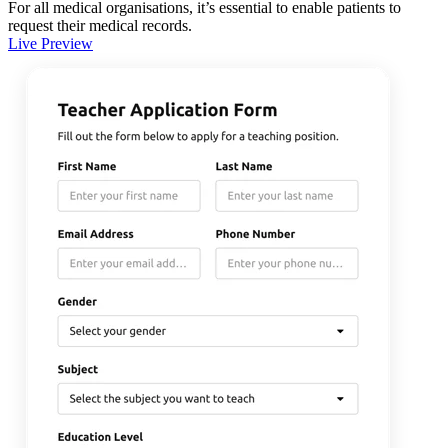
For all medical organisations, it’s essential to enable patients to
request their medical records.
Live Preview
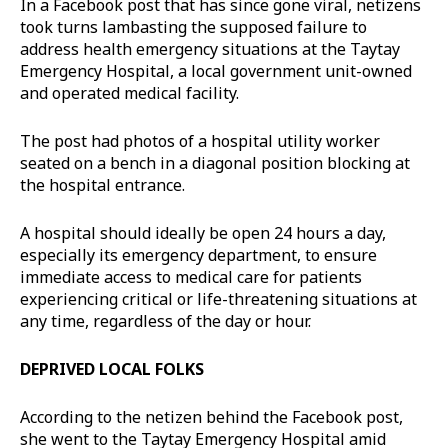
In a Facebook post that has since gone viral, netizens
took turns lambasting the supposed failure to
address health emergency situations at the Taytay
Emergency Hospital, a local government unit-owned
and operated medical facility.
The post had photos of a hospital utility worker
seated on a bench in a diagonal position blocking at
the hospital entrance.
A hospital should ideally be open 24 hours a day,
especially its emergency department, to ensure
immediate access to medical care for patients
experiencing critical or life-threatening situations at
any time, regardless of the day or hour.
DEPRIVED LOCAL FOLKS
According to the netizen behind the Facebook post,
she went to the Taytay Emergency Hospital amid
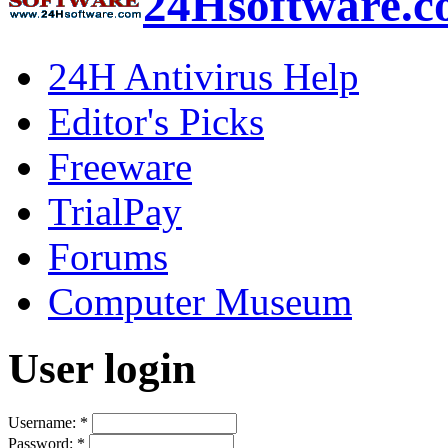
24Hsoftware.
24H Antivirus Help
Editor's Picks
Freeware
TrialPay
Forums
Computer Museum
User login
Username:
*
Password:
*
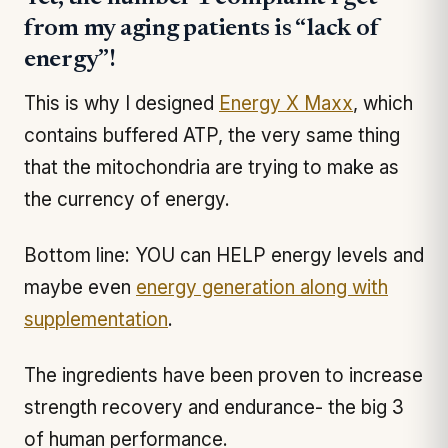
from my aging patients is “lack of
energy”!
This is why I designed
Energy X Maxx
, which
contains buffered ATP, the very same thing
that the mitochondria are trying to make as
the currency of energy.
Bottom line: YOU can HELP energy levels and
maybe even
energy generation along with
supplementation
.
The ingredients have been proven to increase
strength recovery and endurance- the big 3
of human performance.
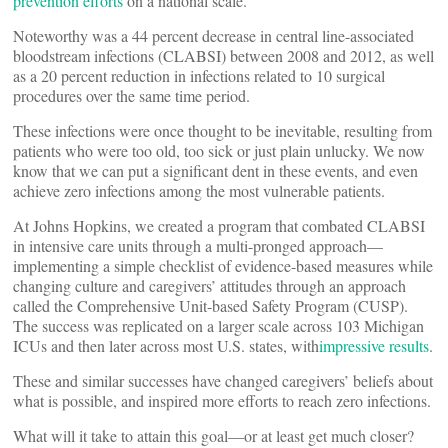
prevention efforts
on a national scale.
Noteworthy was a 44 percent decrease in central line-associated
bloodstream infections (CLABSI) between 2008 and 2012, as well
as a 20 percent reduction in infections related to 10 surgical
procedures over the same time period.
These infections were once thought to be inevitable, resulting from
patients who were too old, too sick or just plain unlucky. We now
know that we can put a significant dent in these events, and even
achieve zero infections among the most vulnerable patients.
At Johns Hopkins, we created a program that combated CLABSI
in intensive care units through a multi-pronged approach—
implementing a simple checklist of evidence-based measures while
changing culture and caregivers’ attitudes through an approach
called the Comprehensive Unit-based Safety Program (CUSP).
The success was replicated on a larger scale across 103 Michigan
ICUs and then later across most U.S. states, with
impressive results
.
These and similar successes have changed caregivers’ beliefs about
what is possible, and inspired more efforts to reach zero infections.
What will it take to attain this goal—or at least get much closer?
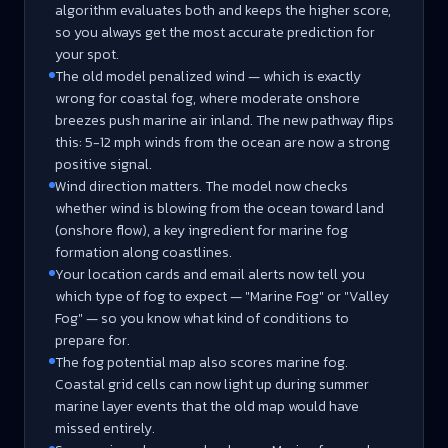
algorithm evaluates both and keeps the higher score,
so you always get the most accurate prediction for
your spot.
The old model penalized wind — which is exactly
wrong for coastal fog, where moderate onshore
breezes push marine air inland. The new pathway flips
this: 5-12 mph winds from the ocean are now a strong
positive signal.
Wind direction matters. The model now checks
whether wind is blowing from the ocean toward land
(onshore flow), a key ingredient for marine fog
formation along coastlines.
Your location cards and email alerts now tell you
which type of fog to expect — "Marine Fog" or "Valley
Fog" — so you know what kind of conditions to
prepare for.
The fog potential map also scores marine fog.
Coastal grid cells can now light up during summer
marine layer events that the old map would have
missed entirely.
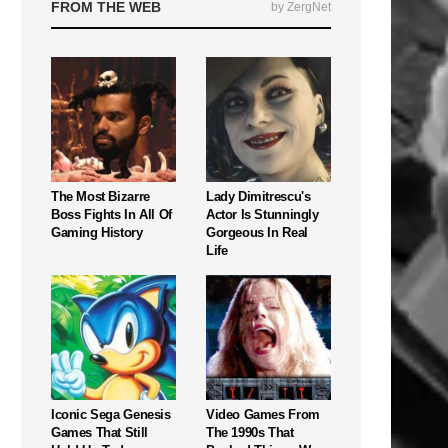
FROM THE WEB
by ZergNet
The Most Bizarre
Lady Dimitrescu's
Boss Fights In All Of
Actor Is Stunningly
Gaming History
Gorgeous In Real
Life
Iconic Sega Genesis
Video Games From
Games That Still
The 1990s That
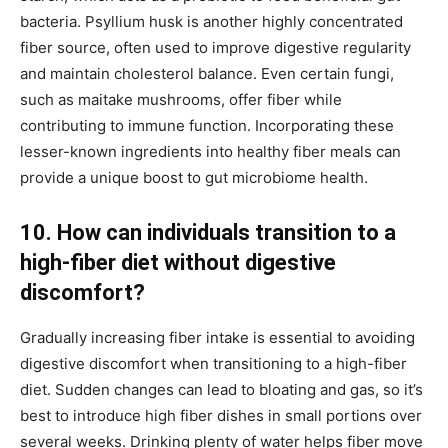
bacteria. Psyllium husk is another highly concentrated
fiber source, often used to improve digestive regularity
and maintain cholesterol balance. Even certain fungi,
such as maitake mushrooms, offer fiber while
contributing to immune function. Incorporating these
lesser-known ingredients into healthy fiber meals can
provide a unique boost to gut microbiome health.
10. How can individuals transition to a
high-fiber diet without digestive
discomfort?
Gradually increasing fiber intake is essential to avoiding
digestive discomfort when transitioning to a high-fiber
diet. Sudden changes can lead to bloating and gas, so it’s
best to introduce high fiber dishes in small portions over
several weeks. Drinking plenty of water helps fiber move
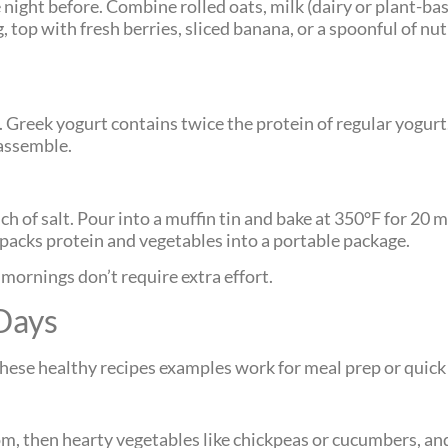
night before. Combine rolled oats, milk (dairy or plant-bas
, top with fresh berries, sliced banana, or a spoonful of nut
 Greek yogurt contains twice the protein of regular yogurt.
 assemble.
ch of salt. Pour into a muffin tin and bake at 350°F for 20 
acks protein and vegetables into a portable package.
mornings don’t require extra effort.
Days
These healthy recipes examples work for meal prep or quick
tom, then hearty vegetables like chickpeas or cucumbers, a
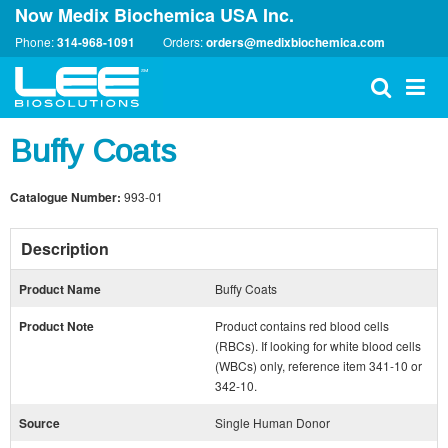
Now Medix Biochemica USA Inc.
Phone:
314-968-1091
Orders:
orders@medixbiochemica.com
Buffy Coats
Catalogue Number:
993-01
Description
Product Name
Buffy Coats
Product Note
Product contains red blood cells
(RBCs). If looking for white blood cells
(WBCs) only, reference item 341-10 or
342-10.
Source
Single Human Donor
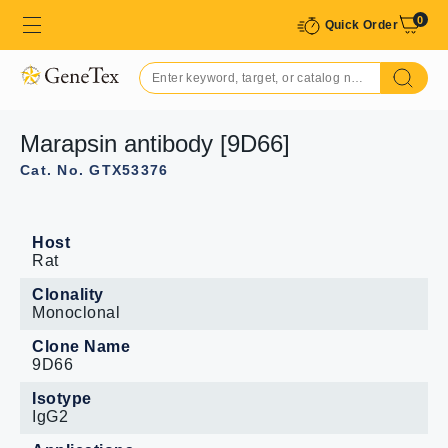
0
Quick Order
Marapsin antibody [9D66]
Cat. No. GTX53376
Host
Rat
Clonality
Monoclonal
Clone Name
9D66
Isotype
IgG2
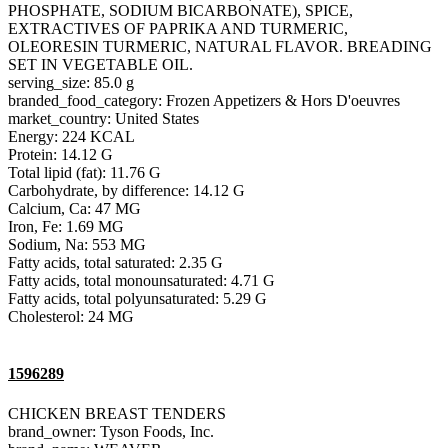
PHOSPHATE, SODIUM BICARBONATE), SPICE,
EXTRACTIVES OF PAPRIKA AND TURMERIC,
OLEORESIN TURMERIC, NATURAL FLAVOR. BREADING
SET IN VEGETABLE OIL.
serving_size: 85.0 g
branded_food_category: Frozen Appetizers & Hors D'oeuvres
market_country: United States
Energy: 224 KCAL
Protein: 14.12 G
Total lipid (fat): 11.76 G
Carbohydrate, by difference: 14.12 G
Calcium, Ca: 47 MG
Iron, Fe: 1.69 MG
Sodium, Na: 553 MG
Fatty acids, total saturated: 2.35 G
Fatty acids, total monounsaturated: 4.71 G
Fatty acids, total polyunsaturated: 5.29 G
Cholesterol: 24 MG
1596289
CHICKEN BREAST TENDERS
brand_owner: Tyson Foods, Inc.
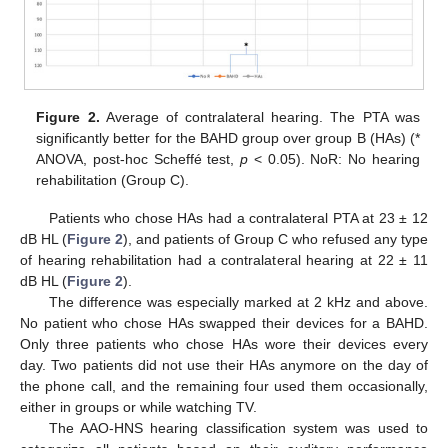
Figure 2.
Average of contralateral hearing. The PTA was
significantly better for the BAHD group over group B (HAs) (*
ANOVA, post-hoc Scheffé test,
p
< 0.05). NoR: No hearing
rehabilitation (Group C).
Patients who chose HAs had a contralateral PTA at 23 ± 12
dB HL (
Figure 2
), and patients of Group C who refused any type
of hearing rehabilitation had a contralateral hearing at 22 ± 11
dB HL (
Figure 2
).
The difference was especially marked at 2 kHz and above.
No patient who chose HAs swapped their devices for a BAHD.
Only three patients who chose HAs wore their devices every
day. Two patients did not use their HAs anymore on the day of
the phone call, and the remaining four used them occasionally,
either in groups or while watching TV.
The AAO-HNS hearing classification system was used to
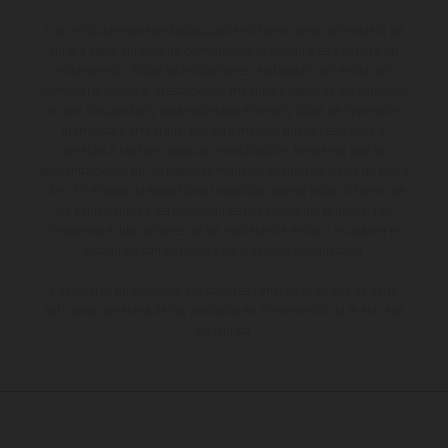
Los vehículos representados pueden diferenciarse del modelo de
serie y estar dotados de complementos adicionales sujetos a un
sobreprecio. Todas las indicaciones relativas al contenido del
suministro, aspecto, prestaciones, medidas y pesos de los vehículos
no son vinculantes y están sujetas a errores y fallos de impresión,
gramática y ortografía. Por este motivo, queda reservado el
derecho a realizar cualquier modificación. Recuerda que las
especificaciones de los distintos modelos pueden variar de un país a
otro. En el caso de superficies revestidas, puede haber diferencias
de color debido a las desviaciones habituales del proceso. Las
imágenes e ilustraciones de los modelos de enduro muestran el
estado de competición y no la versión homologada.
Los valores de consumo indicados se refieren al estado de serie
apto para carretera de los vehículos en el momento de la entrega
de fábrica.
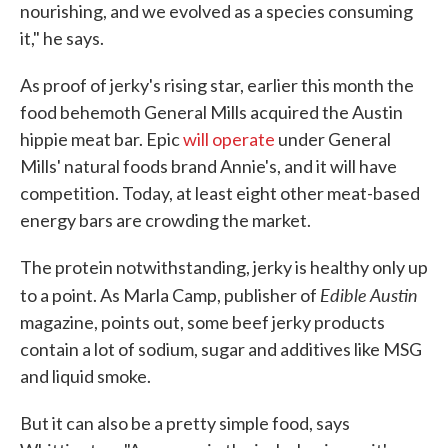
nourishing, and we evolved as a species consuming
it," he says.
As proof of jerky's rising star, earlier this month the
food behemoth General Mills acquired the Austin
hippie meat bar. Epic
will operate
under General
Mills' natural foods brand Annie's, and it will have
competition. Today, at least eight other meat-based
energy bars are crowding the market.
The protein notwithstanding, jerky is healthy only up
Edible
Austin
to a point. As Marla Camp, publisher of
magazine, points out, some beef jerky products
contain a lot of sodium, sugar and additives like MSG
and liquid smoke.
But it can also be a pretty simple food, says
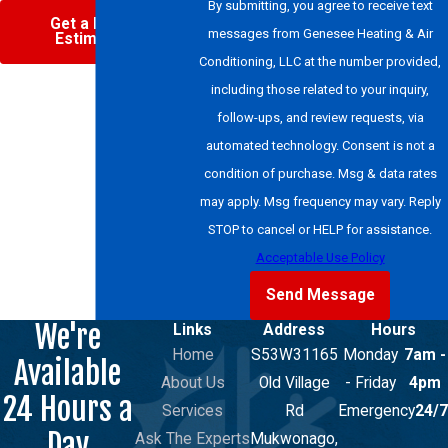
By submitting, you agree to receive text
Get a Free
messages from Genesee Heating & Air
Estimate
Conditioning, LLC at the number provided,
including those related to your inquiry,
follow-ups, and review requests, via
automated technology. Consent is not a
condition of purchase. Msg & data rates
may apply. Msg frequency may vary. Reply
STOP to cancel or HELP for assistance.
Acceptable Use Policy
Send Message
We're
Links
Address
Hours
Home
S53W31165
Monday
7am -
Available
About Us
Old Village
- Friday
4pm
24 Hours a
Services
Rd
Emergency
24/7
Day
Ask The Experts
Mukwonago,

* Activity
Please output every record above exactly. Leave the pictures out.

* Task result
For all medical organisations, it’s essential to enable patients to
request their medical records.
Live Preview
In a Facebook post that has since gone viral, netizens
took turns lambasting the supposed failure to
address health emergency situations at the Taytay
Emergency Hospital, a local government unit-owned
and operated medical facility.
The post had photos of a hospital utility worker
seated on a bench in a diagonal position blocking at
the hospital entrance.
A hospital should ideally be open 24 hours a day,
especially its emergency department, to ensure
immediate access to medical care for patients
experiencing critical or life-threatening situations at
any time, regardless of the day or hour.
DEPRIVED LOCAL FOLKS
According to the netizen behind the Facebook post,
she went to the Taytay Emergency Hospital amid
24Hsoftware.
24H Antivirus Help
Editor's Picks
Freeware
TrialPay
Forums
Computer Museum
User login
Username:
*
Password:
*
from my aging patients is “lack of
energy”!
This is why I designed
Energy X Maxx
, which
contains buffered ATP, the very same thing
that the mitochondria are trying to make as
the currency of energy.
Bottom line: YOU can HELP energy levels and
maybe even
energy generation along with
supplementation
.
The ingredients have been proven to increase
strength recovery and endurance- the big 3
of human performance.
prevention efforts
on a national scale.
Noteworthy was a 44 percent decrease in central line-associated
bloodstream infections (CLABSI) between 2008 and 2012, as well
as a 20 percent reduction in infections related to 10 surgical
procedures over the same time period.
These infections were once thought to be inevitable, resulting from
patients who were too old, too sick or just plain unlucky. We now
know that we can put a significant dent in these events, and even
achieve zero infections among the most vulnerable patients.
At Johns Hopkins, we created a program that combated CLABSI
in intensive care units through a multi-pronged approach—
implementing a simple checklist of evidence-based measures while
changing culture and caregivers’ attitudes through an approach
called the Comprehensive Unit-based Safety Program (CUSP).
The success was replicated on a larger scale across 103 Michigan
ICUs and then later across most U.S. states, with
impressive results
.
These and similar successes have changed caregivers’ beliefs about
what is possible, and inspired more efforts to reach zero infections.
What will it take to attain this goal—or at least get much closer?
algorithm evaluates both and keeps the higher score,
so you always get the most accurate prediction for
your spot.
The old model penalized wind — which is exactly
wrong for coastal fog, where moderate onshore
breezes push marine air inland. The new pathway flips
this: 5-12 mph winds from the ocean are now a strong
positive signal.
Wind direction matters. The model now checks
whether wind is blowing from the ocean toward land
(onshore flow), a key ingredient for marine fog
formation along coastlines.
Your location cards and email alerts now tell you
which type of fog to expect — "Marine Fog" or "Valley
Fog" — so you know what kind of conditions to
prepare for.
The fog potential map also scores marine fog.
Coastal grid cells can now light up during summer
marine layer events that the old map would have
missed entirely.
FROM THE WEB
by ZergNet
The Most Bizarre
Lady Dimitrescu's
Boss Fights In All Of
Actor Is Stunningly
Gaming History
Gorgeous In Real
Life
Iconic Sega Genesis
Video Games From
Games That Still
The 1990s That
bacteria. Psyllium husk is another highly concentrated
fiber source, often used to improve digestive regularity
and maintain cholesterol balance. Even certain fungi,
such as maitake mushrooms, offer fiber while
contributing to immune function. Incorporating these
lesser-known ingredients into healthy fiber meals can
provide a unique boost to gut microbiome health.
10. How can individuals transition to a
high-fiber diet without digestive
discomfort?
Gradually increasing fiber intake is essential to avoiding
digestive discomfort when transitioning to a high-fiber
diet. Sudden changes can lead to bloating and gas, so it’s
best to introduce high fiber dishes in small portions over
several weeks. Drinking plenty of water helps fiber move
night before. Combine rolled oats, milk (dairy or plant-bas
, top with fresh berries, sliced banana, or a spoonful of nut
 Greek yogurt contains twice the protein of regular yogurt.
 assemble.
ch of salt. Pour into a muffin tin and bake at 350°F for 20 
acks protein and vegetables into a portable package.
mornings don’t require extra effort.
Days
These healthy recipes examples work for meal prep or quick
tom, then hearty vegetables like chickpeas or cucumbers, a
Now Medix Biochemica USA Inc.
Phone:
314-968-1091
Orders:
orders@medixbiochemica.com
Buffy Coats
Catalogue Number:
993-01
Description
Product Name
Buffy Coats
Product Note
Product contains red blood cells
(RBCs). If looking for white blood cells
(WBCs) only, reference item 341-10 or
342-10.
Source
Single Human Donor
0
Quick Order
Marapsin antibody [9D66]
Cat. No. GTX53376
Host
Rat
Clonality
Monoclonal
Clone Name
9D66
Isotype
IgG2
PHOSPHATE, SODIUM BICARBONATE), SPICE,
EXTRACTIVES OF PAPRIKA AND TURMERIC,
OLEORESIN TURMERIC, NATURAL FLAVOR. BREADING
SET IN VEGETABLE OIL.
serving_size: 85.0 g
branded_food_category: Frozen Appetizers & Hors D'oeuvres
market_country: United States
Energy: 224 KCAL
Protein: 14.12 G
Total lipid (fat): 11.76 G
Carbohydrate, by difference: 14.12 G
Calcium, Ca: 47 MG
Iron, Fe: 1.69 MG
Sodium, Na: 553 MG
Fatty acids, total saturated: 2.35 G
Fatty acids, total monounsaturated: 4.71 G
Fatty acids, total polyunsaturated: 5.29 G
Cholesterol: 24 MG
1596289
CHICKEN BREAST TENDERS
brand_owner: Tyson Foods, Inc.
Figure 2.
Average of contralateral hearing. The PTA was
significantly better for the BAHD group over group B (HAs) (*
ANOVA, post-hoc Scheffé test,
p
< 0.05). NoR: No hearing
rehabilitation (Group C).
Patients who chose HAs had a contralateral PTA at 23 ± 12
dB HL (
Figure 2
), and patients of Group C who refused any type
of hearing rehabilitation had a contralateral hearing at 22 ± 11
dB HL (
Figure 2
).
The difference was especially marked at 2 kHz and above.
No patient who chose HAs swapped their devices for a BAHD.
Only three patients who chose HAs wore their devices every
day. Two patients did not use their HAs anymore on the day of
the phone call, and the remaining four used them occasionally,
either in groups or while watching TV.
The AAO-HNS hearing classification system was used to
Los vehículos representados pueden diferenciarse del modelo de
serie y estar dotados de complementos adicionales sujetos a un
sobreprecio. Todas las indicaciones relativas al contenido del
suministro, aspecto, prestaciones, medidas y pesos de los vehículos
no son vinculantes y están sujetas a errores y fallos de impresión,
gramática y ortografía. Por este motivo, queda reservado el
derecho a realizar cualquier modificación. Recuerda que las
especificaciones de los distintos modelos pueden variar de un país a
otro. En el caso de superficies revestidas, puede haber diferencias
de color debido a las desviaciones habituales del proceso. Las
imágenes e ilustraciones de los modelos de enduro muestran el
estado de competición y no la versión homologada.
Los valores de consumo indicados se refieren al estado de serie
apto para carretera de los vehículos en el momento de la entrega
de fábrica.
nourishing, and we evolved as a species consuming
it," he says.
As proof of jerky's rising star, earlier this month the
food behemoth General Mills acquired the Austin
hippie meat bar. Epic
will operate
under General
Mills' natural foods brand Annie's, and it will have
competition. Today, at least eight other meat-based
energy bars are crowding the market.
The protein notwithstanding, jerky is healthy only up
Edible
Austin
to a point. As Marla Camp, publisher of
magazine, points out, some beef jerky products
contain a lot of sodium, sugar and additives like MSG
and liquid smoke.
But it can also be a pretty simple food, says
By submitting, you agree to receive text
Get a Free
messages from Genesee Heating & Air
Estimate
Conditioning, LLC at the number provided,
including those related to your inquiry,
follow-ups, and review requests, via
automated technology. Consent is not a
condition of purchase. Msg & data rates
may apply. Msg frequency may vary. Reply
STOP to cancel or HELP for assistance.
Acceptable Use Policy
Send Message
We're
Links
Address
Hours
Home
S53W31165
Monday
7am -
Available
About Us
Old Village
- Friday
4pm
24 Hours a
Services
Rd
Emergency
24/7
Day
Ask The Experts
Mukwonago,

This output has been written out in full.